Lesetext
******************************

Die freiheitliche Demokratie ist vielmehr darauf angewiesen, weltanschauliche Akteure und Institutionen zu fördern, die sich für eine Kultur des Gesprächs stark machen und Demokratie inhaltlich füllen, ohne selbst Partei zu ergreifen.

Wie lässt sich die Zukunft der Demokratie in Deutschland also sichern? - Drei Standbeine

Bildung

ist sicherlich das A und O guter demokratischer Politik. In diesem Licht betrachtet offenbart das deutsche Schulsystem gerade im Bereich der politischen Bildung deutliche Mängel. Politikunterricht sollte tatsächlich deutlich höhere Priorität als bisher bekommen. Dass man bisher darauf meinte, auf breiter Linie verzichten zu können, überrascht, liegt aber vermutlich an drei Dingen:

  1. Die deutsche Demokratie ist noch nicht alt. Die Katastrophe der beiden Weltkriege, die Aufbauhilfe der westlichen Demokratien, sowie das Scheitern des Kommunismus führten außerdem zu starken Selbstverständlichkeiten. Die Ablehnung extremer antidemokratischer Positionen, beruht wohl vor allem auf der Verbindung allgemein steigenden Wohlstands mit der menschlichen Erfahrung, die der Philosoph Robert Merrihew Adams "Moral Horror" genannt hat:[1] man erschreckte vor der Gewalt und wünschte sich, Dinge im Licht dieser Erfahrungen zu verändern.

******************************

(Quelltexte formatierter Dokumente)
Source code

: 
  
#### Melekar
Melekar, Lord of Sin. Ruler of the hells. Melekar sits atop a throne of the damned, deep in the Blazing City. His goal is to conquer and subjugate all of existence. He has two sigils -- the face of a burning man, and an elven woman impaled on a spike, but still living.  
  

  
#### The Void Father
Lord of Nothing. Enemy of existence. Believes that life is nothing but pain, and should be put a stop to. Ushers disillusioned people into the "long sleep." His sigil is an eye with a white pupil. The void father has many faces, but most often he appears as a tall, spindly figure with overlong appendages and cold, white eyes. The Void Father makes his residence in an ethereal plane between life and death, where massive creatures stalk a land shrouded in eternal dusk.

******************************

Aufgabe 1
Welchen Namen hat der Philosoph Robert Merrihew Adams laut dem Lesetext der menschlichen Erfahrung gegeben, die mit steigendem Wohlstand verbunden wird?
Aufgabe 2
Gib einen Abschnitt aus dem Lesetext wortgetreu wieder: Setze bei den Worten „Die freiheitliche Demokratie“ ein und ende nach „Partei zu ergreifen.“.

Erwartete Antwort 1
Er hat sie „Moral Horror“ genannt.

Erwartete Antwort 2
Die freiheitliche Demokratie ist vielmehr darauf angewiesen, weltanschauliche Akteure und Institutionen zu fördern, die sich für eine Kultur des Gesprächs stark machen und Demokratie inhaltlich füllen, ohne selbst Partei zu ergreifen.